憲法9条が、国家の自衛権を否定していないことについては、自民党から共産党まで異論がなく、憲法学者にもほとんど異論がない。問題は、自衛権を担保するための実力組織である自衛隊の保有が憲法9条に違反するかどうかで見解が分かれていることである。しかし、自衛権の存在を認めながら、これを担保するための実力組織である自衛隊を違憲として否定することは、論理矛盾であろう。なぜなら、実力組織がなければ自衛権を担保することはできず、自衛権の存在は有名無実となるからである。
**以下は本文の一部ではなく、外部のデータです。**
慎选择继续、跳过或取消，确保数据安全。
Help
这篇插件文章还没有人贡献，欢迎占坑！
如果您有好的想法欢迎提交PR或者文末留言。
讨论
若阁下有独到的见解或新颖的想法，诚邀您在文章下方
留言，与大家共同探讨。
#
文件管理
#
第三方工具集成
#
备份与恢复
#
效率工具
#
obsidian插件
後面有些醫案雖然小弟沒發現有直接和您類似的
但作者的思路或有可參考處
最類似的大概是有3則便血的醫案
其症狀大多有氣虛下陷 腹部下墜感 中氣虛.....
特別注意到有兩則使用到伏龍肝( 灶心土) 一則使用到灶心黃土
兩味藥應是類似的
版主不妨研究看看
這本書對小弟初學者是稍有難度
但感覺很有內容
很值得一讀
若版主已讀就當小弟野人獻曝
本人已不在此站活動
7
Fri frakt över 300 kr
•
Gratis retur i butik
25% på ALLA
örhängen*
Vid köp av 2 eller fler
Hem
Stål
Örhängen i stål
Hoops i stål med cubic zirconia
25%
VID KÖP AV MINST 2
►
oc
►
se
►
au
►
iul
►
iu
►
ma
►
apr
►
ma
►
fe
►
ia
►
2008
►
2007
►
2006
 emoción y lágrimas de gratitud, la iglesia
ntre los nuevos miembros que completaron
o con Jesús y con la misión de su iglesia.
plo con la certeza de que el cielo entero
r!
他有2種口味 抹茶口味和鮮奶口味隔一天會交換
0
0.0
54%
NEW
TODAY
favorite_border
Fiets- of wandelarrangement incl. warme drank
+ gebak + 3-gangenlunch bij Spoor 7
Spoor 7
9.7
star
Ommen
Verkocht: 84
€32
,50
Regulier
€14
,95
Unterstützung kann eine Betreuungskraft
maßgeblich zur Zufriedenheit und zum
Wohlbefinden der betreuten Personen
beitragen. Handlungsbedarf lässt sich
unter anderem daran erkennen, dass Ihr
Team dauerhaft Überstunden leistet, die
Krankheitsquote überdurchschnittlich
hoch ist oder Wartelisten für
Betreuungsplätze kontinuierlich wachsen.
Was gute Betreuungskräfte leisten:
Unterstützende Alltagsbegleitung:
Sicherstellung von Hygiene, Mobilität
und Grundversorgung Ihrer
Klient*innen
自衛隊違憲論を唱える憲法学者の中には、実力組織がなくても、平和外交の推進や、ゼネストなど国民のレジスタンス運動によって、侵略を防止し平和を維持できると主張する学者もいる。しかし、核ミサイルで日本列島を海に沈めると恫喝する北朝鮮の脅威や、核を保有し軍拡を進める中国による尖閣諸島奪取の危険性などを考えれば、これがいかに非現実的且つ危険な主張であるかは明らかである。
そもそも、国家の自衛権には、個別的自衛権と集団的自衛権があるとされる(国連憲章51条)。このうち、個別的自衛権からは、いわゆる「専守防衛」の考え方が出てくる。「専守防衛」とは、他国から攻撃されない限り攻撃しないという考え方であるとされる。しかし、「専守防衛」を貫くためには、他国から攻撃されてから反撃するのではなく、他国からの攻撃をあらかじめ抑止することが最も重要であり、「専守防衛」と「抑止力」は決して矛盾しないと言えよう。
そうだとすれば、「抑止力」特に「核抑止力」を高めるためにアメリカとの同盟関係の一層の強化と、日本自身も攻撃を抑止するに足りる能力を保有することが求められよう。ミサイル防衛の強化のみならず、敵基地攻撃能力や核兵器の保有なども、我が国を防衛するための「必要最小限度」である限り、憲法上禁止されず合憲であり、政策判断の問題であることは、歴代政府の確定した憲法解釈である。このように、「専守防衛」と「抑止力」は決して矛盾せず、むしろ表裏一帯の密接不可分の関係にあるから、「抑止力」を高めるための憲法9条改正や防衛力の強化は、「専守防衛」に反するものではないばかりか、日本にとって喫緊の課題であると言えよう。